:: Verilen Metin

Tarih: 6 Eylül 1992
Yer: Şırnak ili Cizre ilçesinin Şeyh Değirmenci Köyü
Olay: Cizre’ye gitmekte olan bir vatandaş, Şeyh Değirmenci Köyü yakınlarında bir ceset görür ve bunu İlçe Jandarma Komutanlığına haber verir. İlçe Jandarma Komutanı, beraberinde savcı, doktor ve mahallinden sivil bir fotoğrafçı ile olay yerine gider. Ceset üzerinde gerekli kontrollere başlamadan önce bubi tuzağına karşı tedbir açısından cesedin bir miktar yerinden oynatılması gerekmektedir. Ekibin yanında ip, halat gibi malzeme olmadığından bu iş için BTR-60 Zırhlı Personel Taşıyıcının halatından istifade edilir. Sonuçta ceset tuzaklanmamıştır. Resmi görevliler, gerekli kontrolleri yaparlar ve görevin ifasını müteakip ekip halinde Cizre’ye dönerler. Herkes için normal bir görevdir ve tamamlanmıştır.

::::
:: Ham Kayıtlar

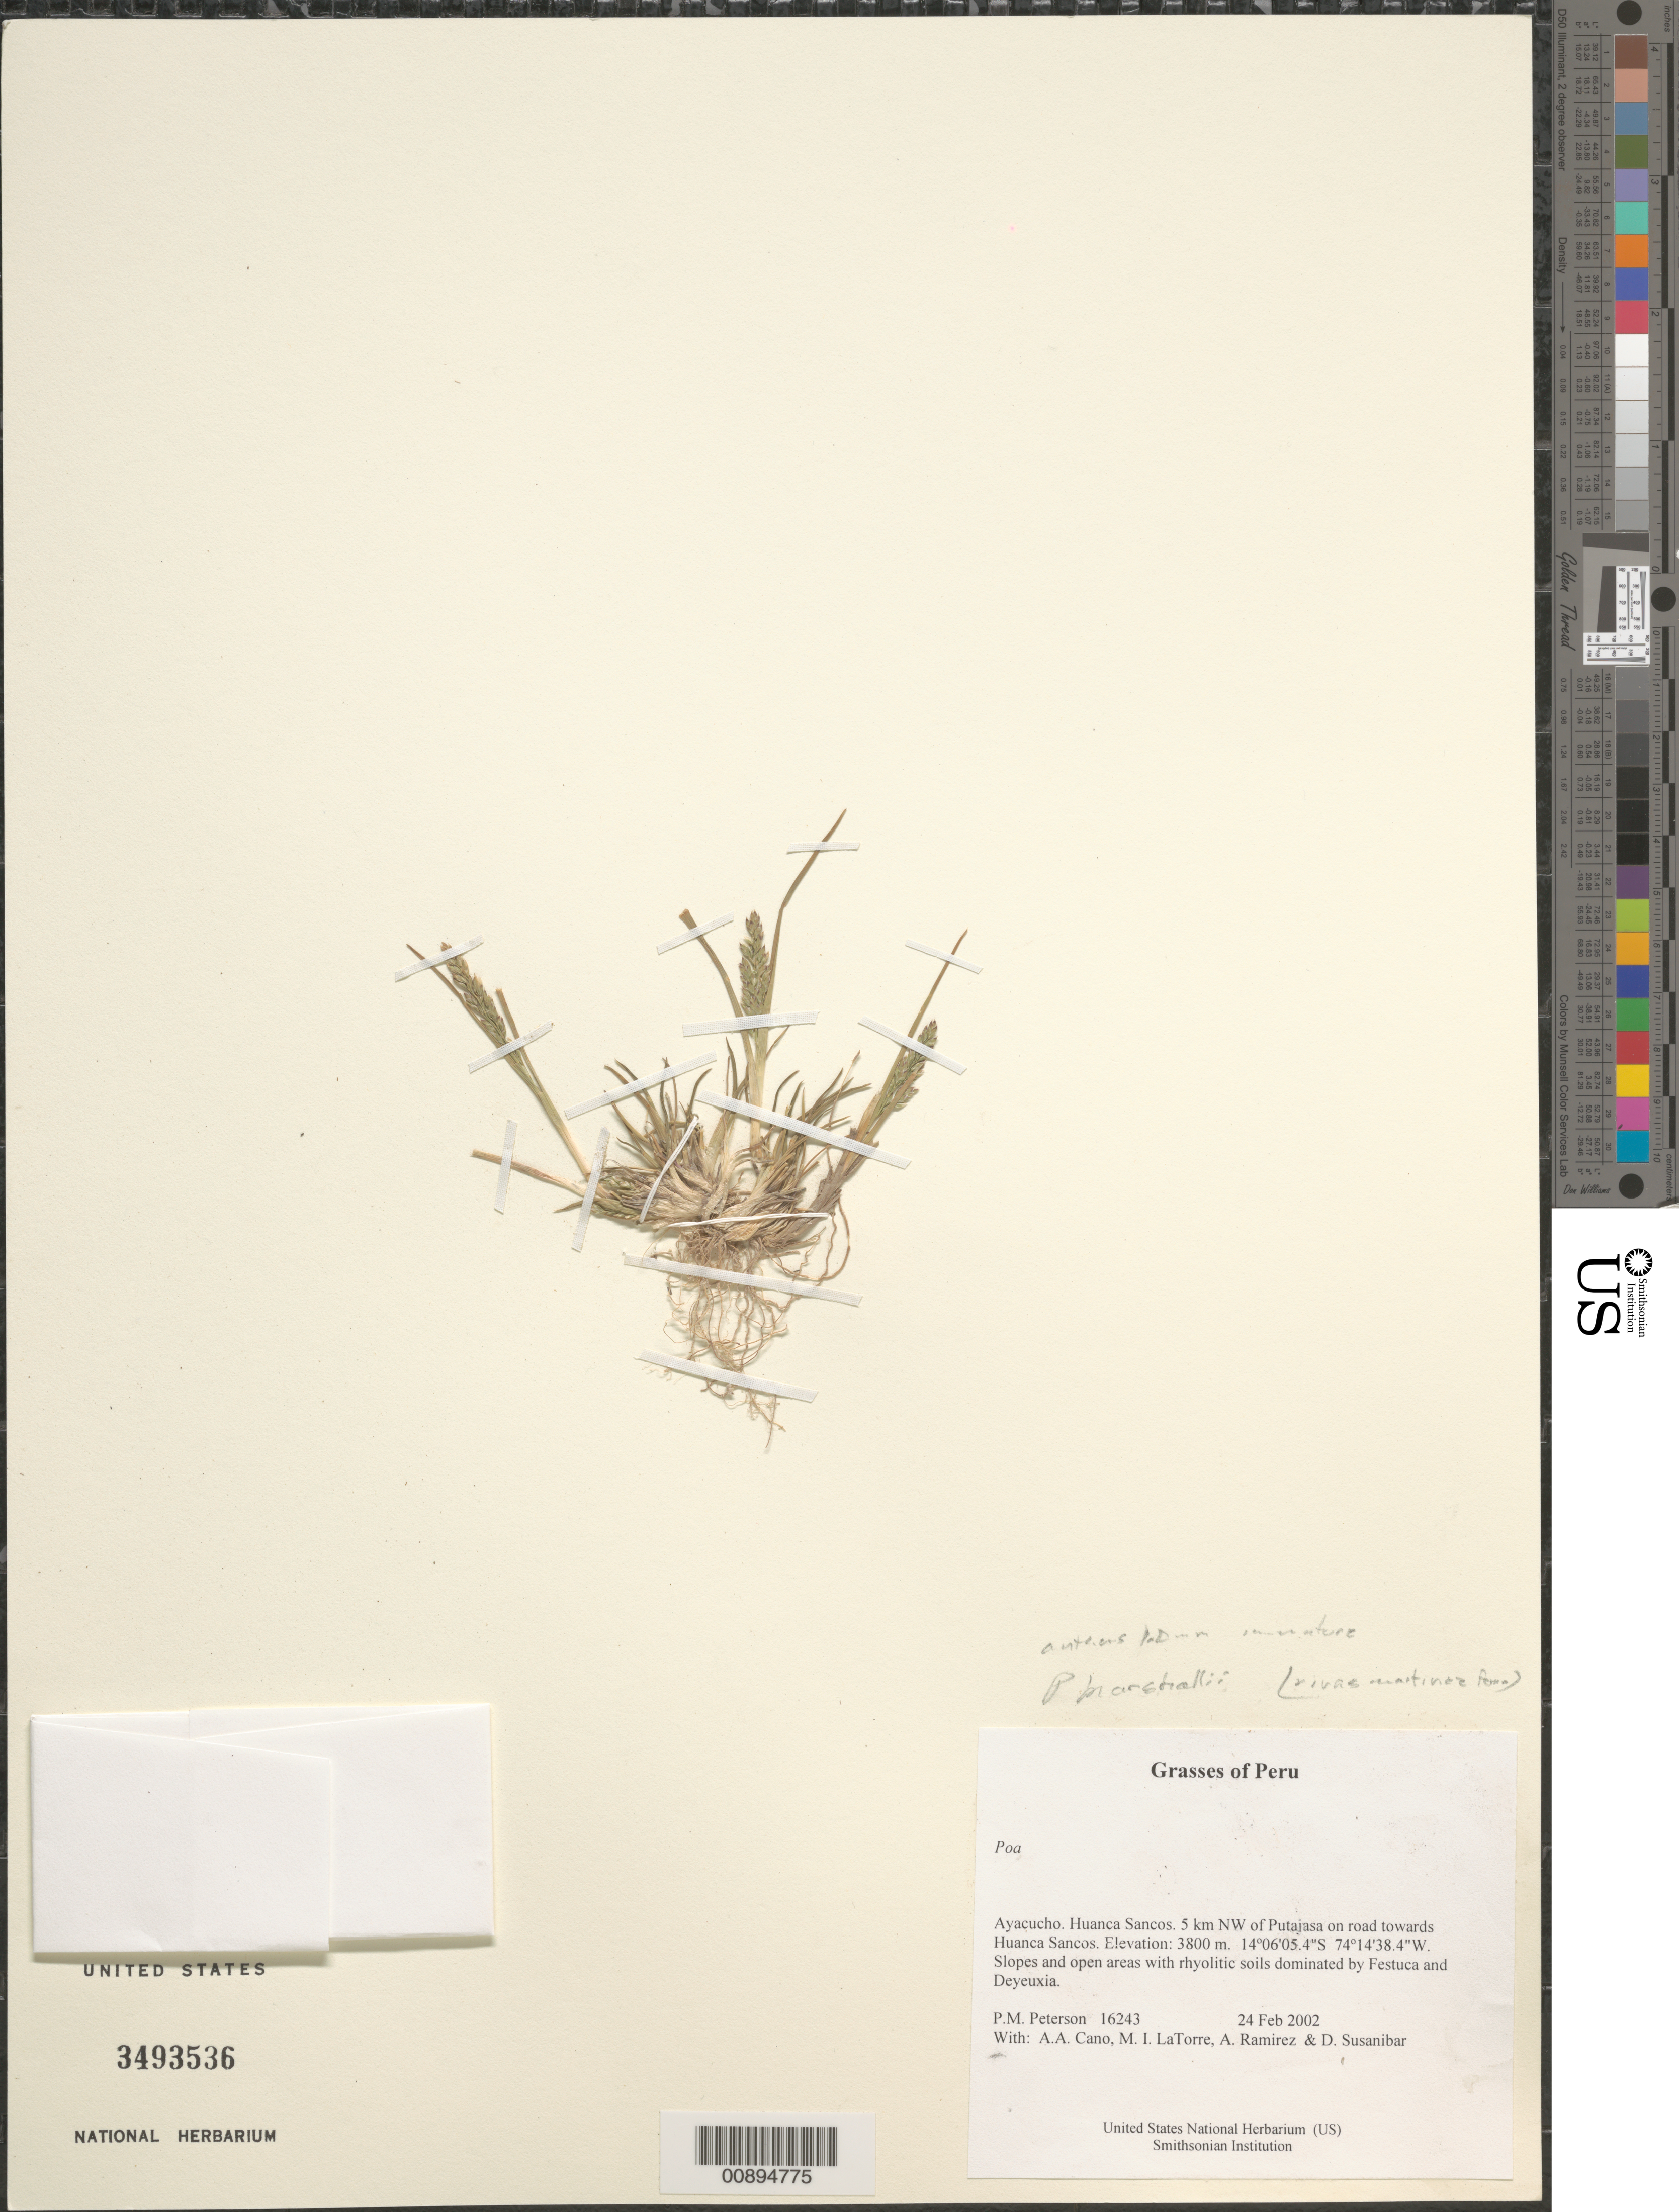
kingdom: Plantae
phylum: Tracheophyta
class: Liliopsida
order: Poales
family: Poaceae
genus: Poa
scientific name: Poa marshallii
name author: Tovar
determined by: Soreng, Robert J., Research Associate (BOT), Smithsonian Institution - National Museum of Natural History (UNITED STATES)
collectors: P. M. Peterson, A. Cano, M. I. La Torre, A. Ramírez & D. Susanibar Cruz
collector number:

::::

| Görev Ayrıntıları |
Cizre yakınındaki olayı anlatan metinde "Tarih: 6 Eylül" sözlerinden "görevdir ve tamamlanmıştır." sözlerine kadar uzanan bölümü kelimesi kelimesine yazar mısın?

| Görevin Sonucu |
Tarih: 6 Eylül 1992
Yer: Şırnak ili Cizre ilçesinin Şeyh Değirmenci Köyü
Olay: Cizre’ye gitmekte olan bir vatandaş, Şeyh Değirmenci Köyü yakınlarında bir ceset görür ve bunu İlçe Jandarma Komutanlığına haber verir. İlçe Jandarma Komutanı, beraberinde savcı, doktor ve mahallinden sivil bir fotoğrafçı ile olay yerine gider. Ceset üzerinde gerekli kontrollere başlamadan önce bubi tuzağına karşı tedbir açısından cesedin bir miktar yerinden oynatılması gerekmektedir. Ekibin yanında ip, halat gibi malzeme olmadığından bu iş için BTR-60 Zırhlı Personel Taşıyıcının halatından istifade edilir. Sonuçta ceset tuzaklanmamıştır. Resmi görevliler, gerekli kontrolleri yaparlar ve görevin ifasını müteakip ekip halinde Cizre’ye dönerler. Herkes için normal bir görevdir ve tamamlanmıştır.